◆ **Work instructions**: All pictures must be dropped, while the entries are given again word for word.

(Pose landmark coordinates)
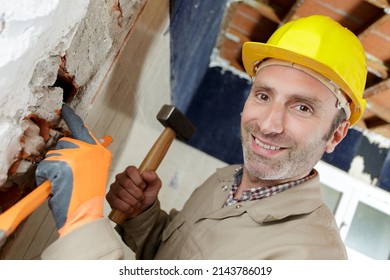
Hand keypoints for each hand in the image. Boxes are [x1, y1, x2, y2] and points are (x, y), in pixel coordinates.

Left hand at [35, 104, 111, 235]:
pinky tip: (58, 186)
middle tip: (67, 176)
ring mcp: (77, 155)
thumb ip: (86, 157)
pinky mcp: (63, 163)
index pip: (83, 129)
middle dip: (60, 158)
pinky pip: (45, 166)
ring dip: (53, 170)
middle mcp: (90, 149)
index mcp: (100, 152)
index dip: (73, 119)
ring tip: (64, 183)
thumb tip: (70, 148)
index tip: (66, 109)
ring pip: (53, 155)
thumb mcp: (93, 172)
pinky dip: (46, 178)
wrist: (86, 212)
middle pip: (65, 142)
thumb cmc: (88, 197)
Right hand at [106, 166, 161, 218]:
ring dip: (132, 201)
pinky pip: (115, 201)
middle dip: (137, 193)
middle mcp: (120, 177)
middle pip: (126, 183)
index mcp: (131, 171)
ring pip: (121, 192)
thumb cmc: (147, 194)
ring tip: (137, 204)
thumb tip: (144, 173)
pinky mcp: (110, 197)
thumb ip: (153, 177)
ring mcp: (114, 187)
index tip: (143, 187)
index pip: (131, 171)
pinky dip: (125, 207)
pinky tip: (130, 208)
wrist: (142, 209)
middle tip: (141, 197)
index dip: (139, 180)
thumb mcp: (155, 185)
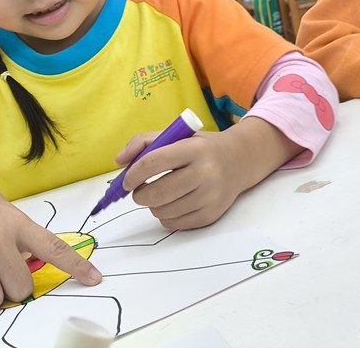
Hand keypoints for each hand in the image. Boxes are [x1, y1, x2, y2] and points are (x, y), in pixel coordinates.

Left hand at [118, 117, 296, 229]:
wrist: (240, 161)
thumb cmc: (201, 147)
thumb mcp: (177, 135)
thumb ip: (144, 142)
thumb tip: (119, 161)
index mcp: (194, 148)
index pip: (153, 162)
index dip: (133, 174)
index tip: (127, 180)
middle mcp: (205, 173)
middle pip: (157, 193)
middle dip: (140, 195)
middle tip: (139, 191)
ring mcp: (210, 196)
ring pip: (163, 211)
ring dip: (152, 206)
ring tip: (159, 194)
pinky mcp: (211, 215)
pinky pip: (174, 224)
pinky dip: (165, 216)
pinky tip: (172, 204)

◆ **Answer space**:
Hand keypoints for each hand in the image. Boxes are [x1, y1, x2, y2] and points are (x, y), in pixel coordinates.

Left hand at [35, 104, 111, 235]:
pinky tip: (58, 186)
middle tip: (67, 176)
ring mcp: (77, 155)
thumb ip: (86, 157)
pinky mcp: (63, 163)
index pip: (83, 129)
middle dip: (60, 158)
pinky pip: (45, 166)
ring dip: (53, 170)
middle mcp: (90, 149)
index mcp: (100, 152)
index dip: (73, 119)
ring tip: (64, 183)
thumb tip: (70, 148)
index tip: (66, 109)
ring pip: (53, 155)
thumb mcp: (93, 172)
pinky dip: (46, 178)
wrist: (86, 212)
middle pip: (65, 142)
thumb cmc: (88, 197)
Right hand at [106, 166, 161, 218]:
ring dip: (132, 201)
pinky pip: (115, 201)
middle dip: (137, 193)
middle mcp: (120, 177)
middle pip: (126, 183)
index mcp: (131, 171)
ring pip: (121, 192)
thumb cmc: (147, 194)
ring tip: (137, 204)
thumb tip: (144, 173)
pinky mcp: (110, 197)
thumb ip: (153, 177)
ring mcp: (114, 187)
index tip: (143, 187)
index pip: (131, 171)
pinky dip: (125, 207)
pinky tip: (130, 208)
wrist: (142, 209)
middle tip: (141, 197)
index dip: (139, 180)
thumb mcp: (155, 185)
Hand keypoints for each hand in the image. Boxes are [x1, y1, x2, y2] and points are (x, y), in pixel coordinates.

Left hand at [118, 117, 296, 229]:
wrist: (240, 161)
thumb cmc: (201, 147)
thumb mcp: (177, 135)
thumb ip: (144, 142)
thumb tip: (119, 161)
index mcp: (194, 148)
index pip: (153, 162)
index dip: (133, 174)
index tip: (127, 180)
middle mcp: (205, 173)
middle pip: (157, 193)
middle dip: (140, 195)
middle tip: (139, 191)
ring mcp: (210, 196)
ring pip: (163, 211)
ring dip: (152, 206)
ring tip: (159, 194)
pinky mcp: (211, 215)
pinky pip: (174, 224)
pinky dip: (165, 216)
pinky tip: (172, 204)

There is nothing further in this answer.